(Stored items)

_ _ _ _

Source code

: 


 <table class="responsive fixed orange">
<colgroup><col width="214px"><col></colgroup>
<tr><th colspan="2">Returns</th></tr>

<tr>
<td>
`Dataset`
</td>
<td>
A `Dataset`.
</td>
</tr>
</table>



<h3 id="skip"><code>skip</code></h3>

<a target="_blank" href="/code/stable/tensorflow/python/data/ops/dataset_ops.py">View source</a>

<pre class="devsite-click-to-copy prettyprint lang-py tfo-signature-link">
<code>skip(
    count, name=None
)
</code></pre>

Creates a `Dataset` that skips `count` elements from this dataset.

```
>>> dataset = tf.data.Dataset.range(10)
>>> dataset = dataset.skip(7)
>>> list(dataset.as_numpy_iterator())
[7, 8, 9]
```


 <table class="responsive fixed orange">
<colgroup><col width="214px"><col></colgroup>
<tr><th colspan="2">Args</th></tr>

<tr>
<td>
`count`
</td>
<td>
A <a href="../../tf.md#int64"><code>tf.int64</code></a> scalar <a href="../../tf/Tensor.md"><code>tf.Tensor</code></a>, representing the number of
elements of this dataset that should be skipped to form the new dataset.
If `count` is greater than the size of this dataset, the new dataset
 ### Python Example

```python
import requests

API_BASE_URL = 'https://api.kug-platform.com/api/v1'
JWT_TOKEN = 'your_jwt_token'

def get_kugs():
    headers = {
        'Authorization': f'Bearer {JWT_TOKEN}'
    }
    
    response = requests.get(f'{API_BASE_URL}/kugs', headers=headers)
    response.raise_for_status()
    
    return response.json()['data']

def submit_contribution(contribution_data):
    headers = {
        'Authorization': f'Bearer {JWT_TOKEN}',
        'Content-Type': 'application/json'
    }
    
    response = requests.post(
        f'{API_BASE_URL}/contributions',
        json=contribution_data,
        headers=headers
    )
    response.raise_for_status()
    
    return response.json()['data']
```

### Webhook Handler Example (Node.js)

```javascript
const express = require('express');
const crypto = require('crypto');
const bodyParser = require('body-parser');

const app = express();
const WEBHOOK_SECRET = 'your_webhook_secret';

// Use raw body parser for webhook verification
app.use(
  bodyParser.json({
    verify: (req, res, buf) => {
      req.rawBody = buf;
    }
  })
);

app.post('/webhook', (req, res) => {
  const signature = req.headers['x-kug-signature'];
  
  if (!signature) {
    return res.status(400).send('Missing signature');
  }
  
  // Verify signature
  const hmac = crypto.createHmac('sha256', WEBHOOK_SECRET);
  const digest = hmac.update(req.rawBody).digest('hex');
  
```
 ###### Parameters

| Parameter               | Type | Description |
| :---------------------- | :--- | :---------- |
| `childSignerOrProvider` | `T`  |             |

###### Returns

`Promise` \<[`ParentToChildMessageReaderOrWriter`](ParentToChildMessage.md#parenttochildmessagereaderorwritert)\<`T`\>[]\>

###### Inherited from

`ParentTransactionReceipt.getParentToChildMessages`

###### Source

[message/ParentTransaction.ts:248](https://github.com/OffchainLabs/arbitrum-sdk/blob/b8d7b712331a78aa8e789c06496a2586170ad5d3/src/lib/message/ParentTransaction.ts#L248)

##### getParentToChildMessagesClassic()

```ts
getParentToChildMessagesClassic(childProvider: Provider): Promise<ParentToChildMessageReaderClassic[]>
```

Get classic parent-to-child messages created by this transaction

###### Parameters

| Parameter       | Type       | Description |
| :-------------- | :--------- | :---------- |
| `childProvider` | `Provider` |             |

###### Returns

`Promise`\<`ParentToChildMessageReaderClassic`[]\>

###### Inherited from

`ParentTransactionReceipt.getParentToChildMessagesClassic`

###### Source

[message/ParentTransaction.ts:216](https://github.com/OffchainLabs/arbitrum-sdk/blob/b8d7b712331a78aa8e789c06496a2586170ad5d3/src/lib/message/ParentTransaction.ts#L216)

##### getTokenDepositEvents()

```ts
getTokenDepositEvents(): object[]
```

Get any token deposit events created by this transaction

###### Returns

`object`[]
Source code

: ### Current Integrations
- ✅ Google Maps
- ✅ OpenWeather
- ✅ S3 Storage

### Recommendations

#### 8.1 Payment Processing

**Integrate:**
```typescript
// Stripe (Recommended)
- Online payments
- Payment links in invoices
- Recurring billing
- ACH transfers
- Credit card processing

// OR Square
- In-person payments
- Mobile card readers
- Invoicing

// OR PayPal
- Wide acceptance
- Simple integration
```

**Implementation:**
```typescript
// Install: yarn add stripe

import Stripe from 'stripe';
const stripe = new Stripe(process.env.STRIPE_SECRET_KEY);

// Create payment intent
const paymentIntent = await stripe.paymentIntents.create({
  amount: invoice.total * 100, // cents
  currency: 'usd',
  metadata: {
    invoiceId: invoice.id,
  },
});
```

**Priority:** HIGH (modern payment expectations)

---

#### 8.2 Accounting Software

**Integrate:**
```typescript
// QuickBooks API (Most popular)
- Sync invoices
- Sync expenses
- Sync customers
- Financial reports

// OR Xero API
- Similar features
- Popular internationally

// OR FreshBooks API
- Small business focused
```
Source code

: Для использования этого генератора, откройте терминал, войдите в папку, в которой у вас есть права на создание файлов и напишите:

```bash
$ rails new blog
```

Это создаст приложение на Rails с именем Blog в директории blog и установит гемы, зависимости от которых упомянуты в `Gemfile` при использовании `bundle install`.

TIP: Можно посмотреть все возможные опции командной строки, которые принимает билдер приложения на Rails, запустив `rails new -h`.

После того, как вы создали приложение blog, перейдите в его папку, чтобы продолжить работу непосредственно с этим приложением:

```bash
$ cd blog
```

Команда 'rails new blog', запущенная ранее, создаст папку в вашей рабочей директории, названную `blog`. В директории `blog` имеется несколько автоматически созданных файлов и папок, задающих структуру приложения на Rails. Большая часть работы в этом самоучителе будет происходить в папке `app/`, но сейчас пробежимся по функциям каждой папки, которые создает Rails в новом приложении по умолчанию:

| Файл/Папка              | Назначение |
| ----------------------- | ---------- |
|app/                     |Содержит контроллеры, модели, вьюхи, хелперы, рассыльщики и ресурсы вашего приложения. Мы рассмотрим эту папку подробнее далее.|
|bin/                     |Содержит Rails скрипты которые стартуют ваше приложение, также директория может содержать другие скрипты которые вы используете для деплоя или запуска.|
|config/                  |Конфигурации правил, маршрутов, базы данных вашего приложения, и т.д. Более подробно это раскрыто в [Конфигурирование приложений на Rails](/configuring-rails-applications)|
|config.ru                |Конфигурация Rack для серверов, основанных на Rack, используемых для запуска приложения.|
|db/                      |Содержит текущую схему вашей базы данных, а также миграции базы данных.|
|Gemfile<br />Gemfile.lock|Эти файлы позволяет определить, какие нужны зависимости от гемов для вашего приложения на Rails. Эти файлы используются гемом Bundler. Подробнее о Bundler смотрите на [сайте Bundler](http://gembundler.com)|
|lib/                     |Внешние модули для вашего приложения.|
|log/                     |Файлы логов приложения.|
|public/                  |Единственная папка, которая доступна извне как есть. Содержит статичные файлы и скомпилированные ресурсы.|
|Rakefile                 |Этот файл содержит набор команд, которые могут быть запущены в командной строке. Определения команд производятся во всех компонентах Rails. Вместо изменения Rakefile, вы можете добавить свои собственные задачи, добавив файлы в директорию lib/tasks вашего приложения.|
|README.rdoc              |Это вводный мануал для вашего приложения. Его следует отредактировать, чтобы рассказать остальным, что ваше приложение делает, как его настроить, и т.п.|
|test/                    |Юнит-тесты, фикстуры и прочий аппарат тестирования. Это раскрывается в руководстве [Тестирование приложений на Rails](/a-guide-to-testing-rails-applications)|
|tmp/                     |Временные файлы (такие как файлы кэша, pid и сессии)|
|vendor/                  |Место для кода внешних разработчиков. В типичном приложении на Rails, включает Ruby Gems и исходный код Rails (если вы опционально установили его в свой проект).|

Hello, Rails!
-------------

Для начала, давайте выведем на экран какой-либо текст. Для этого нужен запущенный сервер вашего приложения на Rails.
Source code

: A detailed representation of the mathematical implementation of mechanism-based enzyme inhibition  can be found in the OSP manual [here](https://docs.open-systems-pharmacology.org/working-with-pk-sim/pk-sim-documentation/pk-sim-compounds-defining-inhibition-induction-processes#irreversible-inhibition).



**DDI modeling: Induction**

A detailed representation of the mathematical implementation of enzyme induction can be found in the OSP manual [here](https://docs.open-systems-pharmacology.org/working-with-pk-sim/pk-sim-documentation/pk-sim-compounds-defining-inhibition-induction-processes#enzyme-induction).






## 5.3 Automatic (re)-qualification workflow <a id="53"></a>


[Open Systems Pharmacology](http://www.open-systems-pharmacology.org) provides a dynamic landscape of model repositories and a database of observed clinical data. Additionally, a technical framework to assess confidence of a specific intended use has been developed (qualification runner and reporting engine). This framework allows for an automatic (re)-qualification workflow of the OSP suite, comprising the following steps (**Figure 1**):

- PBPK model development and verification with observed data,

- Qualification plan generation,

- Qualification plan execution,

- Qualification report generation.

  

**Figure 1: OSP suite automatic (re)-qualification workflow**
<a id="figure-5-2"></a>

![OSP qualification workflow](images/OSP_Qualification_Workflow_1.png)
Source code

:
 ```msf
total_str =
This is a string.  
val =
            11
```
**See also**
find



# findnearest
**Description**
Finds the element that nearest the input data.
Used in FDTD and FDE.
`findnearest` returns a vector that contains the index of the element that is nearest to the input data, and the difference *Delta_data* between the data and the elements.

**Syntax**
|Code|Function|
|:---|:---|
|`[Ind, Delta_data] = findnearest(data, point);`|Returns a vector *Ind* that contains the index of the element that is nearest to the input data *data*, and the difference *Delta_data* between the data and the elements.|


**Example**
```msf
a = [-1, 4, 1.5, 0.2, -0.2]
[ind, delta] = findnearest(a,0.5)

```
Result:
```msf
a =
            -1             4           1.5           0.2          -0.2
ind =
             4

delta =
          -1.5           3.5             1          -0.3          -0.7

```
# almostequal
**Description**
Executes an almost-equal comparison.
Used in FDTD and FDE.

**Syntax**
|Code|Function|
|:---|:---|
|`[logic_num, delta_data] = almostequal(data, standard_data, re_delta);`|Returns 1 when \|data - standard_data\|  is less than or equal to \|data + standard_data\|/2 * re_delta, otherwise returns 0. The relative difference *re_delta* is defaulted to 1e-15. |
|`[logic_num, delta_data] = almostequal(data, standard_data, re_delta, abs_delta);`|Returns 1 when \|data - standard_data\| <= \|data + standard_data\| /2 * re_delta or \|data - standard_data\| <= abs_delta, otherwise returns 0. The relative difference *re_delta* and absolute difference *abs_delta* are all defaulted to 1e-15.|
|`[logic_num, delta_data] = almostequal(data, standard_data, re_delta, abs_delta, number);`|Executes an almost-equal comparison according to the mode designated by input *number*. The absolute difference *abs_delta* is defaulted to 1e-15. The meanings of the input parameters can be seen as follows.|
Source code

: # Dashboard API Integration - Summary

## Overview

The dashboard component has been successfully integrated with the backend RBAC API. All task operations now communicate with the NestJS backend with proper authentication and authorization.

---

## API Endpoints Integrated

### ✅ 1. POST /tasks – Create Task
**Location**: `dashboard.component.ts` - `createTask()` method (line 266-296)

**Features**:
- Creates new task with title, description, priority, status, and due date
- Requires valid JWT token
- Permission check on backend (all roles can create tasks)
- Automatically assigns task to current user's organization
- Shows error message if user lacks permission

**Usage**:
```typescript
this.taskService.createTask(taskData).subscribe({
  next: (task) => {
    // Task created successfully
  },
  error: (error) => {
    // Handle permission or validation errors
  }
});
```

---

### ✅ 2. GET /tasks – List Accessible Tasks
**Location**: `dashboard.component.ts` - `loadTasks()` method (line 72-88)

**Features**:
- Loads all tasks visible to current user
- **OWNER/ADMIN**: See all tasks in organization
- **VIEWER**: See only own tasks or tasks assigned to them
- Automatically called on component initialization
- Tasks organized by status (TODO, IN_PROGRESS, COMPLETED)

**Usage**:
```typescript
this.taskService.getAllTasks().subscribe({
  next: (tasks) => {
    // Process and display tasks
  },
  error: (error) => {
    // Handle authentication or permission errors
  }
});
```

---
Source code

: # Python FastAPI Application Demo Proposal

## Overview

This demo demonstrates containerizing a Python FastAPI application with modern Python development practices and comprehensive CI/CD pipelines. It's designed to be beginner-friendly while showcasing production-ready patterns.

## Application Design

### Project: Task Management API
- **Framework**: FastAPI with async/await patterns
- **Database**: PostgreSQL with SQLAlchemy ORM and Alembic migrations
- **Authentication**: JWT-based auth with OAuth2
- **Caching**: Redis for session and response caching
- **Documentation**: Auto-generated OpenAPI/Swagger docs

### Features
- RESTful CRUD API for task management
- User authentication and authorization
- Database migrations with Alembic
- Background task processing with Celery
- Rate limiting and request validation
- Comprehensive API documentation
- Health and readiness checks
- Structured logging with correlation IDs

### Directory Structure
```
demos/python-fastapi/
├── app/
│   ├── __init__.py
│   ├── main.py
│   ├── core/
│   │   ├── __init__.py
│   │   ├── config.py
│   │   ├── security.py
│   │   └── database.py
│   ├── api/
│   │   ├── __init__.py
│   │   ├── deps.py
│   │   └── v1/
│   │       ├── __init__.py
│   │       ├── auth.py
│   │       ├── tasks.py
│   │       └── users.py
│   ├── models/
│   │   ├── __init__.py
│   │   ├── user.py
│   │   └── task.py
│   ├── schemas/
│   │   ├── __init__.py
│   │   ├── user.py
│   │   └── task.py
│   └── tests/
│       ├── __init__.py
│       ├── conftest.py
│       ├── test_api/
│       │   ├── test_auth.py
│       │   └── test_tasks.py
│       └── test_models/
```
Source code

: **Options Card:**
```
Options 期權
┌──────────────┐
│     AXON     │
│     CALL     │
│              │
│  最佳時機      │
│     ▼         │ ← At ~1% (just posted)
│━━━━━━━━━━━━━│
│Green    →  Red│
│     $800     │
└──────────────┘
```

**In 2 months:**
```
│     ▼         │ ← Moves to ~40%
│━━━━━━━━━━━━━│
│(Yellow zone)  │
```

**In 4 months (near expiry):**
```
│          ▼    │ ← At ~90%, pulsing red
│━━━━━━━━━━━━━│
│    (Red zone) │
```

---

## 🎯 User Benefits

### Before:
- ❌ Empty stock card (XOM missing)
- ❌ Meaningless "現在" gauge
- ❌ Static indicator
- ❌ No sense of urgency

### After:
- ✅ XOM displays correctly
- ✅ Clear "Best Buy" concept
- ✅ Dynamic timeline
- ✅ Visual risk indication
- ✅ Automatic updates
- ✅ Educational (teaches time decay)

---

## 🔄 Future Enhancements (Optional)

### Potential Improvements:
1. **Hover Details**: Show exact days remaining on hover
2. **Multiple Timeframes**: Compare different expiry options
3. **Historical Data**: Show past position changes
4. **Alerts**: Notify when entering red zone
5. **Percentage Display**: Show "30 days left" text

_ _ _ _

* [INSTRUCTIONS TO FOLLOW] Wherever the word "import" turns up in a line of the entries above, copy that line.

* [SOLVED EXERCISE]
import requests
import Stripe from 'stripe';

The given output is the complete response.